Au même moment, dans la France victorieuse, le prolétariat français ne paraît pas pressé d’assumer cette même tâche historique fixée Marx et Engels : la Révolution. La direction syndicale réformiste de la C.G.T est confortée. Les salariés sont en lutte pour leurs revendications, et souvent avec succès : conventions collectives de branches obtenues le 25 mars ; journée de 8 heures obtenue le 23 avril ; énorme manifestation du 1er mai ; vague de grèves de juin, parfois victorieuses, à partir de la métallurgie parisienne, puis reflux et découragement... Le soutien sentimental à la Révolution russe se marque aussi concrètement : les dockers par exemple refusent d’aider l’intervention française contre les Soviets. Mais les mutineries des troupes françaises engagées en Ukraine, puis de la Marine nationale refusant l’intervention, en mars-avril, n’entraînent pas un mouvement révolutionnaire en France. Par exemple, les marins mutinés à Toulon n’obtiennent pas le soutien effectif des grévistes des Chantiers navals de La Seyne ou des travailleurs de l’Arsenal. La lutte pour les revendications ouvrières et l’action révolutionnaire ne se rejoignent pas.
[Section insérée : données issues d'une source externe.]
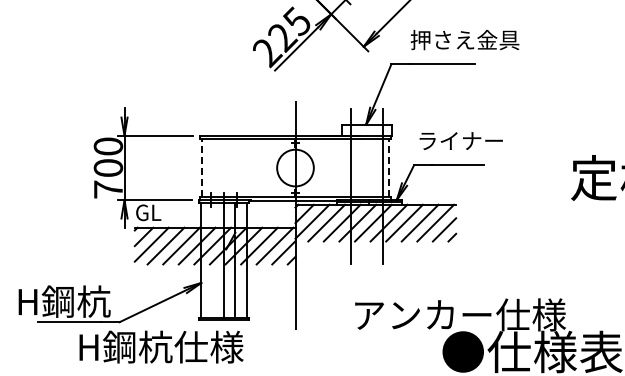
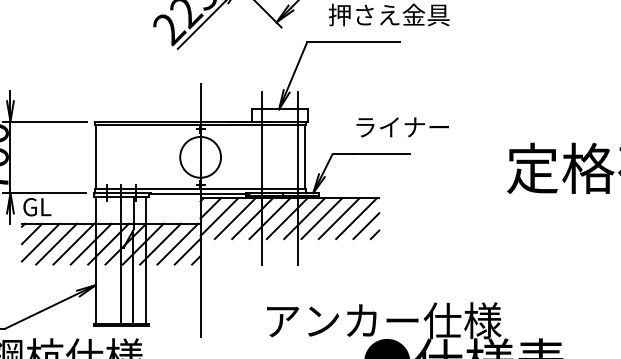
text: (460, 140) -> (401, 126), moved
line: (201, 168) -> (96, 157), dashed -> solid
line: (389, 168) -> (305, 157), dashed -> solid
Dans ce contexte, la question de la Révolution reste certes à l’ordre du jour dans le discours du parti socialiste, où les tenants de l’Union sacrée de 1914 sont contestés par un "centre" prudent et par une extrême gauche combative et enflammée par l’exemple russe. Mais la question de la Révolution n’a pas, comme en Allemagne, de retombées pratiques, sinon celles de l’attentisme : la fameuse "analyse concrète d’une situation concrète" indique, non seulement à l’aile droite, mais aux centristes revenus de l’Union sacrée, que la Révolution n’est pas à l’ordre du jour : en ce début d’année 1919, l’attitude plus que prudente de la majorité des socialistes à l’égard de la Révolution allemande est significative.

Je reviendrai sur tout cela. Les lecteurs de mon ancien blog retrouveront des documents déjà présentés, les autres les découvriront.